*** SUPPLIED RECORDS Section Begins ***

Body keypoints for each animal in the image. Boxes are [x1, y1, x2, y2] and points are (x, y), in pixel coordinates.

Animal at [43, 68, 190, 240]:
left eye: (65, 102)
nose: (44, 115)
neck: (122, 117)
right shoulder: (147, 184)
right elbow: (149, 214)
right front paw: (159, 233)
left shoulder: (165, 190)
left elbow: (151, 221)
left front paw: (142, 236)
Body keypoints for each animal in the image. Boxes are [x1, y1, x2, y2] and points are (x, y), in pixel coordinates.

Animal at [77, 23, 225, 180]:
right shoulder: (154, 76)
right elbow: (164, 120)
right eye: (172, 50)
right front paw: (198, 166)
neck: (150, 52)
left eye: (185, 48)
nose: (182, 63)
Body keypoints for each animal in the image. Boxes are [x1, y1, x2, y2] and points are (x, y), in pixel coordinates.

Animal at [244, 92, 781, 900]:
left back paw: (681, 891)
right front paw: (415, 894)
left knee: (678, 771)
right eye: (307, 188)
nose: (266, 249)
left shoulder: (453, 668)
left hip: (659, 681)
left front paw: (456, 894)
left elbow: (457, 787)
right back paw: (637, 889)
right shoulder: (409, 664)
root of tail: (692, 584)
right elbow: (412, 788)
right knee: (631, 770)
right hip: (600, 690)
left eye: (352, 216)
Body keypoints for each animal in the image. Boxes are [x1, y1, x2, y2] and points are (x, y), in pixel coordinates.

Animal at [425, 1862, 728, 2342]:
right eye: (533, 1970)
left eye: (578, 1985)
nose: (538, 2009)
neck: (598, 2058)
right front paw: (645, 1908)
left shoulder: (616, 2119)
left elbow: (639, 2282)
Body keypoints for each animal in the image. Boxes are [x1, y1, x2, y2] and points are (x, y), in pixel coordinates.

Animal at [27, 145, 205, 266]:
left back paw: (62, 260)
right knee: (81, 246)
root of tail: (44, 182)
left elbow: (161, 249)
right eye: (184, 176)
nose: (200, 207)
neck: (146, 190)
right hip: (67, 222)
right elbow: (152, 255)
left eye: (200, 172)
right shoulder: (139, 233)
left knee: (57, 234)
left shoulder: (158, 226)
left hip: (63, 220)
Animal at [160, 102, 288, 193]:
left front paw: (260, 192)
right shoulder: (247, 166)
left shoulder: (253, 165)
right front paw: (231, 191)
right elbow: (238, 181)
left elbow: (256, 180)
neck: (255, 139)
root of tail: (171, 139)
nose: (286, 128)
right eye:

*** SUPPLIED RECORDS Section Ends ***

■ WHAT THE TASK REQUIRES
Return only this span, exactly: the line that contains "left shoulder: (253, 165)" and all lines after it to the end of the records.

■ SOLVED EXERCISE
left shoulder: (253, 165)
right front paw: (231, 191)
right elbow: (238, 181)
left elbow: (256, 180)
neck: (255, 139)
root of tail: (171, 139)
nose: (286, 128)
right eye:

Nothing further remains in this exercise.